Yes. I spend a lot of time with customers and suppliers. We take customers abroad two or three times a year on corporate events. I go to numerous meetings with customers. We are an associate member of the Royal Academy of Culinary Arts and I meet customers there sometimes.

Do you get personally involved in recipe development and range selection?

Yes. Not so much now because Lana, my commercial director, has taken that over but I still talk to her a lot and have an input.

How would you sum up Woods as a business these days? What makes you different as a foodservice wholesaler?

We are quite niche. We have a remit regarding what customer we will supply. We say no to a lot of people that want to use us as a supplier. We will only supply to very high end restaurants, gastropubs, wine bars, event caterers or hotels. The reason we have that strict criteria is because we will tailor our range of products and services to a specific type of customer so we can be the very best at it. We don’t want to be a jack of all trades, master of none. We want to be the very best at one trade. That’s what we aspire to be and that’s what we are.

How big is your product range, and what proportion of your products are own brand versus supplier branded?

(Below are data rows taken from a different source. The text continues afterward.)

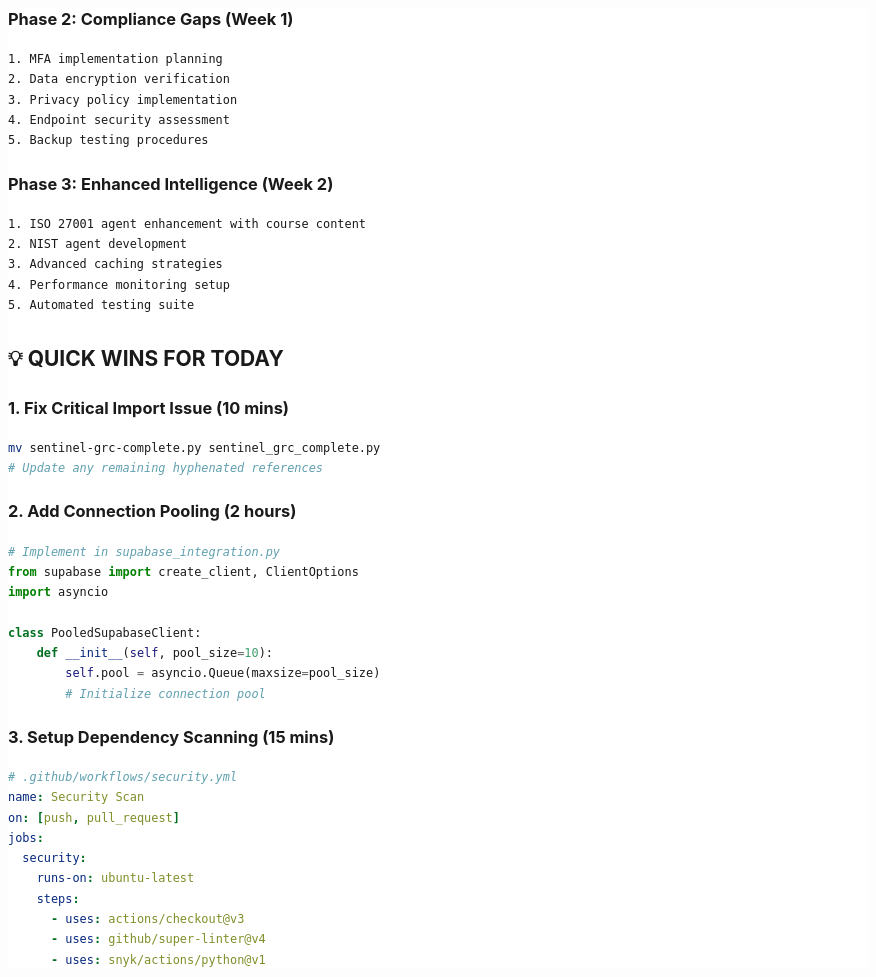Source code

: ### Phase 2: Compliance Gaps (Week 1)
```bash
1. MFA implementation planning
2. Data encryption verification
3. Privacy policy implementation  
4. Endpoint security assessment
5. Backup testing procedures
```

### Phase 3: Enhanced Intelligence (Week 2)
```bash
1. ISO 27001 agent enhancement with course content
2. NIST agent development
3. Advanced caching strategies
4. Performance monitoring setup
5. Automated testing suite
```

## 💡 QUICK WINS FOR TODAY

### 1. Fix Critical Import Issue (10 mins)
```bash
mv sentinel-grc-complete.py sentinel_grc_complete.py
# Update any remaining hyphenated references
```

### 2. Add Connection Pooling (2 hours)
```python
# Implement in supabase_integration.py
from supabase import create_client, ClientOptions
import asyncio

class PooledSupabaseClient:
    def __init__(self, pool_size=10):
        self.pool = asyncio.Queue(maxsize=pool_size)
        # Initialize connection pool
```

### 3. Setup Dependency Scanning (15 mins)
```yaml
# .github/workflows/security.yml
name: Security Scan
on: [push, pull_request]
jobs:
  security:
    runs-on: ubuntu-latest
    steps:
      - uses: actions/checkout@v3
      - uses: github/super-linter@v4
      - uses: snyk/actions/python@v1
```
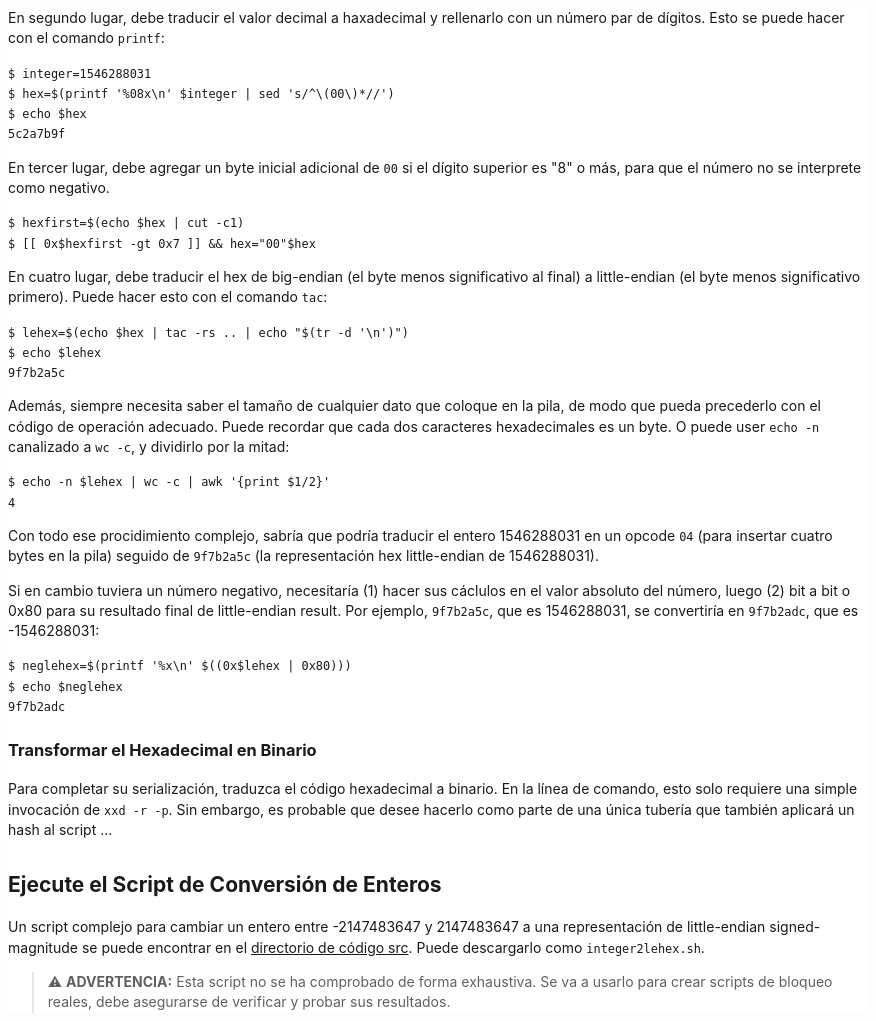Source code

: En segundo lugar, debe traducir el valor decimal a haxadecimal y rellenarlo con un número par de dígitos. Esto se puede hacer con el comando `printf`:
```
$ integer=1546288031
$ hex=$(printf '%08x\n' $integer | sed 's/^\(00\)*//')
$ echo $hex
5c2a7b9f
```
En tercer lugar, debe agregar un byte inicial adicional de `00` si el dígito superior es "8" o más, para que el número no se interprete como negativo.
```
$ hexfirst=$(echo $hex | cut -c1)
$ [[ 0x$hexfirst -gt 0x7 ]] && hex="00"$hex
```
En cuatro lugar, debe traducir el hex de big-endian (el byte menos significativo al final) a little-endian (el byte menos significativo primero). Puede hacer esto con el comando `tac`:
```
$ lehex=$(echo $hex | tac -rs .. | echo "$(tr -d '\n')")
$ echo $lehex
9f7b2a5c
```
Además, siempre necesita saber el tamaño de cualquier dato que coloque en la pila, de modo que pueda precederlo con el código de operación adecuado. Puede recordar que cada dos caracteres hexadecimales es un byte. O puede user `echo -n` canalizado a `wc -c`, y dividirlo por la mitad:
```
$ echo -n $lehex | wc -c | awk '{print $1/2}'
4
```
Con todo ese procidimiento complejo, sabría que podría traducir el entero 1546288031 en un opcode `04` (para insertar cuatro bytes en la pila) seguido de `9f7b2a5c` (la representación hex little-endian de 1546288031).

Si en cambio tuviera un número negativo, necesitaría (1) hacer sus cáclulos en el valor absoluto del número, luego (2) bit a bit o 0x80 para su resultado final de little-endian result. Por ejemplo, `9f7b2a5c`, que es 1546288031, se convertiría en `9f7b2adc`, que es -1546288031:
```
$ neglehex=$(printf '%x\n' $((0x$lehex | 0x80)))
$ echo $neglehex
9f7b2adc
```
### Transformar el Hexadecimal en Binario

Para completar su serialización, traduzca el código hexadecimal a binario. En la línea de comando, esto solo requiere una simple invocación de `xxd -r -p`. Sin embargo, es probable que desee hacerlo como parte de una única tubería que también aplicará un hash al script ...

## Ejecute el Script de Conversión de Enteros

Un script complejo para cambiar un entero entre -2147483647 y 2147483647 a una representación de little-endian signed-magnitude se puede encontrar en el [directorio de código src](../src/10_2_integer2lehex.sh). Puede descargarlo como `integer2lehex.sh`.

> :warning: **ADVERTENCIA:** Esta script no se ha comprobado de forma exhaustiva. Se va a usarlo para crear scripts de bloqueo reales, debe asegurarse de verificar y probar sus resultados.
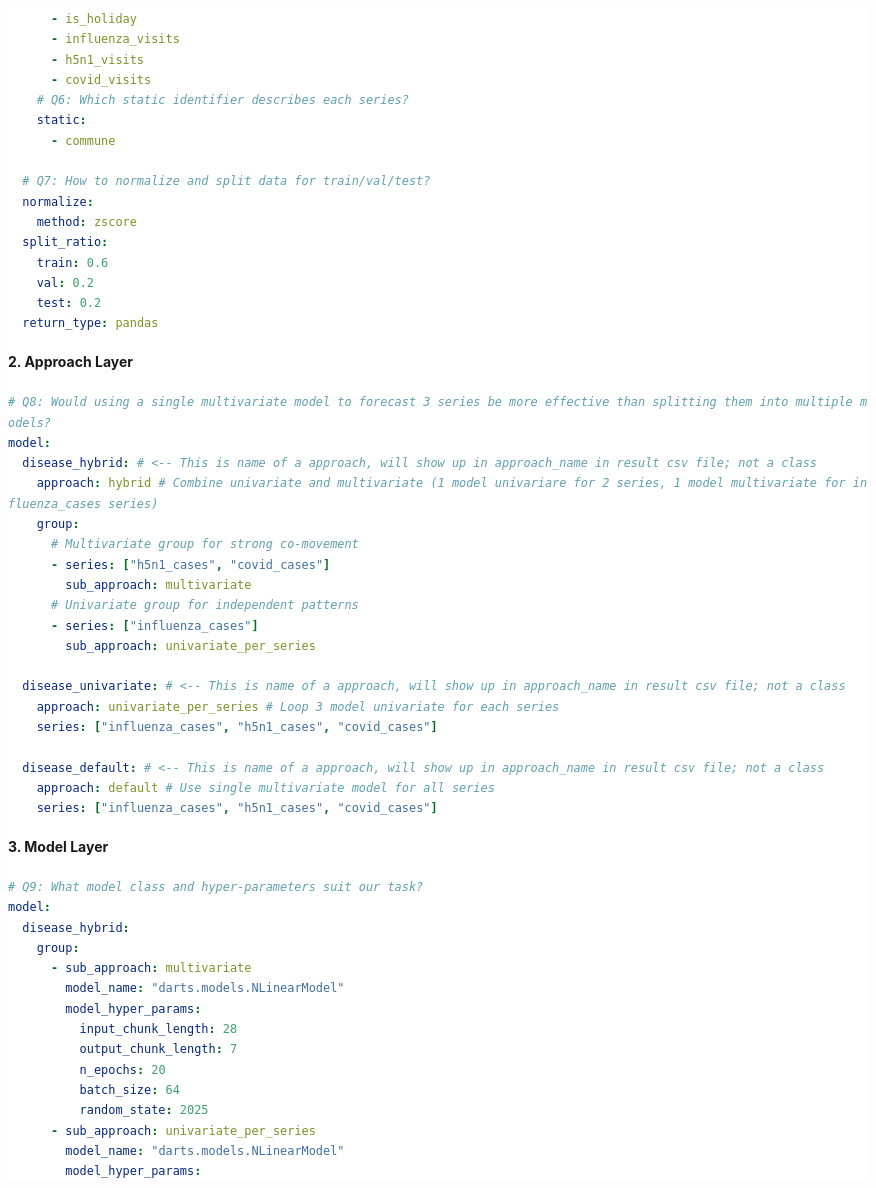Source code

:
 ```yaml
      - is_holiday
      - influenza_visits
      - h5n1_visits
      - covid_visits
    # Q6: Which static identifier describes each series?
    static:
      - commune

  # Q7: How to normalize and split data for train/val/test?
  normalize:
    method: zscore
  split_ratio:
    train: 0.6
    val: 0.2
    test: 0.2
  return_type: pandas
```

#### 2. Approach Layer

```yaml
# Q8: Would using a single multivariate model to forecast 3 series be more effective than splitting them into multiple models?
model:
  disease_hybrid: # <-- This is name of a approach, will show up in approach_name in result csv file; not a class
    approach: hybrid # Combine univariate and multivariate (1 model univariare for 2 series, 1 model multivariate for influenza_cases series)
    group:
      # Multivariate group for strong co-movement
      - series: ["h5n1_cases", "covid_cases"]
        sub_approach: multivariate
      # Univariate group for independent patterns
      - series: ["influenza_cases"]
        sub_approach: univariate_per_series

  disease_univariate: # <-- This is name of a approach, will show up in approach_name in result csv file; not a class
    approach: univariate_per_series # Loop 3 model univariate for each series
    series: ["influenza_cases", "h5n1_cases", "covid_cases"]

  disease_default: # <-- This is name of a approach, will show up in approach_name in result csv file; not a class
    approach: default # Use single multivariate model for all series
    series: ["influenza_cases", "h5n1_cases", "covid_cases"]
```

#### 3. Model Layer

```yaml
# Q9: What model class and hyper-parameters suit our task?
model:
  disease_hybrid:
    group:
      - sub_approach: multivariate
        model_name: "darts.models.NLinearModel"
        model_hyper_params:
          input_chunk_length: 28
          output_chunk_length: 7
          n_epochs: 20
          batch_size: 64
          random_state: 2025
      - sub_approach: univariate_per_series
        model_name: "darts.models.NLinearModel"
        model_hyper_params:
```
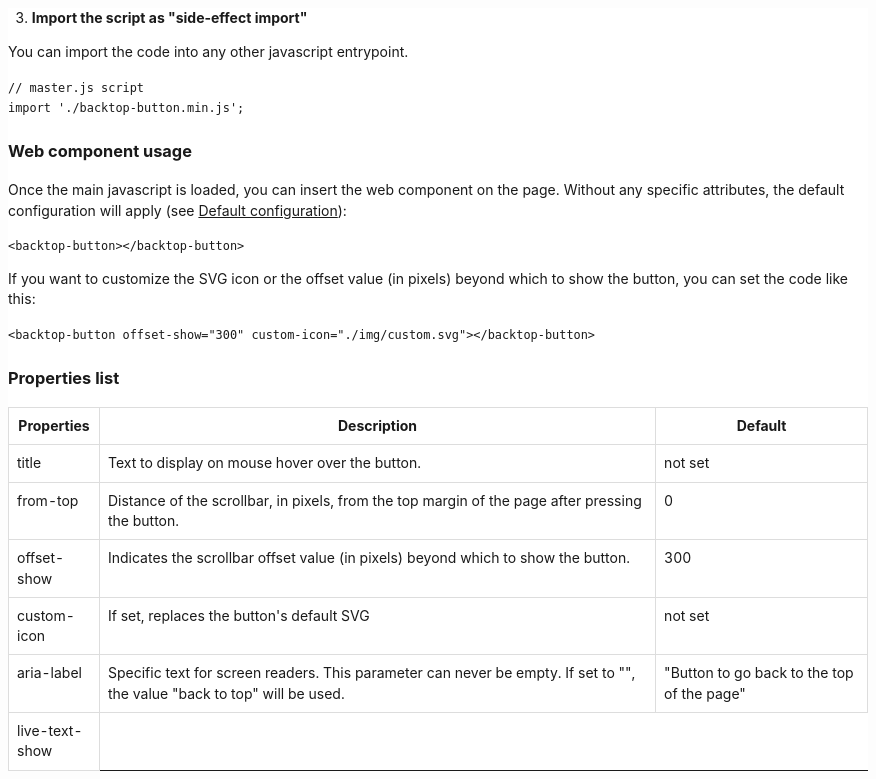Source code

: 3) **Import the script as "side-effect import"**

You can import the code into any other javascript entrypoint.
```
// master.js script
import './backtop-button.min.js';
```

### Web component usage

Once the main javascript is loaded, you can insert the web component on the page. Without any specific attributes, the default configuration will apply (see [Default configuration](#default-configuration)):

```
<backtop-button></backtop-button>
```

If you want to customize the SVG icon or the offset value (in pixels) beyond which to show the button, you can set the code like this:

```
<backtop-button offset-show="300" custom-icon="./img/custom.svg"></backtop-button>
```

### Properties list

<table style="width:100%; border-collapse: collapse;">
	<thead>
		<tr>
			<th style="border: 1px solid #ddd; padding: 8px;">Properties</th>
			<th style="border: 1px solid #ddd; padding: 8px;">Description</th>
			<th style="border: 1px solid #ddd; padding: 8px;">Default</th>
		</tr>
	</thead>
	<tbody>
		<tr>
			<td style="border: 1px solid #ddd; padding: 8px;">title</td>
			<td style="border: 1px solid #ddd; padding: 8px;">Text to display on mouse hover over the button.</td>
			<td style="border: 1px solid #ddd; padding: 8px;">not set</td>
		</tr>
		<tr>
			<td style="border: 1px solid #ddd; padding: 8px;">from-top</td>
			<td style="border: 1px solid #ddd; padding: 8px;">Distance of the scrollbar, in pixels, from the top margin of the page after pressing the button.</td>
			<td style="border: 1px solid #ddd; padding: 8px;">0</td>
		</tr>
		<tr>
			<td style="border: 1px solid #ddd; padding: 8px;">offset-show</td>
			<td style="border: 1px solid #ddd; padding: 8px;">Indicates the scrollbar offset value (in pixels) beyond which to show the button.</td>
			<td style="border: 1px solid #ddd; padding: 8px;">300</td>
		</tr>
		<tr>
			<td style="border: 1px solid #ddd; padding: 8px;">custom-icon</td>
			<td style="border: 1px solid #ddd; padding: 8px;">If set, replaces the button's default SVG</td>
			<td style="border: 1px solid #ddd; padding: 8px;">not set</td>
		</tr>
		<tr>
			<td style="border: 1px solid #ddd; padding: 8px;">aria-label</td>
			<td style="border: 1px solid #ddd; padding: 8px;">Specific text for screen readers. This parameter can never be empty. If set to "", the value "back to top" will be used.</td>
			<td style="border: 1px solid #ddd; padding: 8px;">"Button to go back to the top of the page"</td>
		</tr>
		<tr>
			<td style="border: 1px solid #ddd; padding: 8px;">live-text-show</td>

At the start of the pandemic we saw an opportunity to take on fresh produce, which we have now done. As a result of that we have doubled our product range to about three or four thousand. We have just added an own label range of 270 products which is going to come out in the first quarter of 2021. That’s called the Core range. It will be high quality products at a very competitive price. For fine dining restaurants that absolutely insist on the best, even down to chopped tomatoes, we will provide a quality alternative if they so desire. We felt that with Brexit, Covid and the disastrous year hospitality had in 2020, bringing in an own label range would probably be a good idea. That is being introduced in January. We have been working on it for months. I’m very excited about it. I don’t expect the own label range to have a high percentage of our sales but it’s good to have that option when our customers are going to be finding it tough to get back on their feet.

Do you supply catering equipment?

No, but it’s something that is possibly in the pipeline going forwards. We have just started having the initial conversations about it.

What are the biggest food and drink product trends you’re currently seeing in foodservice and how are you responding to them and being proactive about anticipating further developments?

The last year was a disaster for us. Every time there was a lockdown, every one of our customers closed, apart from the ones that did a bit of takeaway. We had to adapt from normal menus to takeaway menus, which is quite different. I have not been out with our customers for a year and we have not been doing any more trade with our customers for a year. We are having to adapt from reduced trading hours to takeaways and then back again.